Her gaze darted to her father, and she held her breath. These days, there were two subjects you didn't bring up with him: baseball and Ned Butler.
Daddy's hardware store owned and had sponsored the local baseball team for ten years. Kennison's Keystones had never caused any fanfare on the field. But since they'd been accepted for membership into the American League this year, her father had high hopes for the officially renamed Harmony Keystones.
Only those hopes had been diagnosed with a bad case of eczema. Dr. Porter said that Ned Butler, the manager of the Keystones, had a condition brought about by exhaustion of the nervous system. It had gone haywire dealing with James Kennison day in and day out.
Ned had begun to itch during spring training. Then, three weeks ago on opening day after the Keystones had been trounced by the Detroit Tigers 9-0, he collapsed with a skin rash the likes of which the townspeople of Harmony had never seen. Per doctor's orders, Ned wasn't supposed to become excited, be exposed to undue or sudden transitions from heat to cold, exercise excessively, breathe impure air, or wear improper clothing.
In short, he was confined indefinitely to a sickroom while Mrs. Butler painted glycerine on him to alleviate his itching.
Ned Butler was the tenth manager the Keystones had had in as many years. Her father had been in Ned's way from the moment Ned stepped off the train to the moment he dropped flat on his keister after that Detroit game.

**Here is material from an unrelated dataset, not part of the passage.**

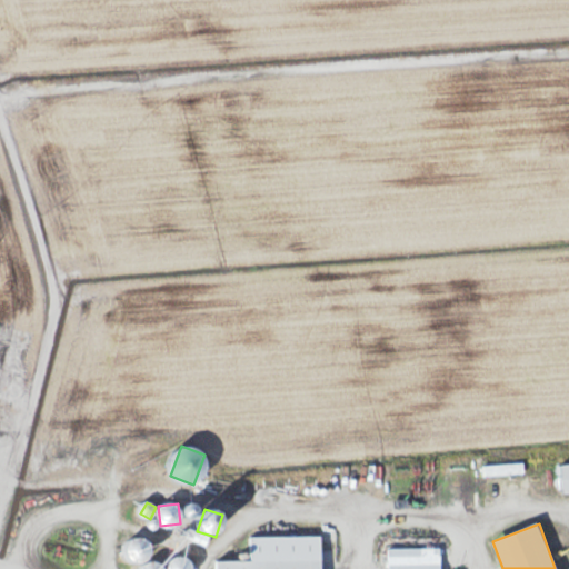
[(140,565),(150,548),(135,537),(123,555),(140,565)]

Daddy could be a tad anxious when things didn't go well. And they weren't. The Keystones had lost twelve of the last twelve games they'd played this season.
Her father existed in a constant state of irritation that was getting harder and harder to live with. Camille had considered growing and selling potted plants, decorating flower containers to go with them. She would earn only a modest amount, but it would be enough to allow her to pay for a room at the boardinghouse and to gain a bit of independence. Not to mention distance from her father's volatile moods.
"Bad fielding!" Contempt sparked her father's words as he wielded a feather duster. "It was a lot more than bad fielding. Charlie Delahanty and Specs Ryan slammed into each other chasing a fly ball in the fifth inning." He vigorously brushed off the case beside him, then took out the dangerous-looking knives it housed and swished the duster over the shelves. "Doc Nash overthrowing to first base in the seventh." White feathers scattered in the air as if chickens were taking a dust bath. "And that bonehead play at home plate with Cub LaRoque and the wild pitch in the ninth."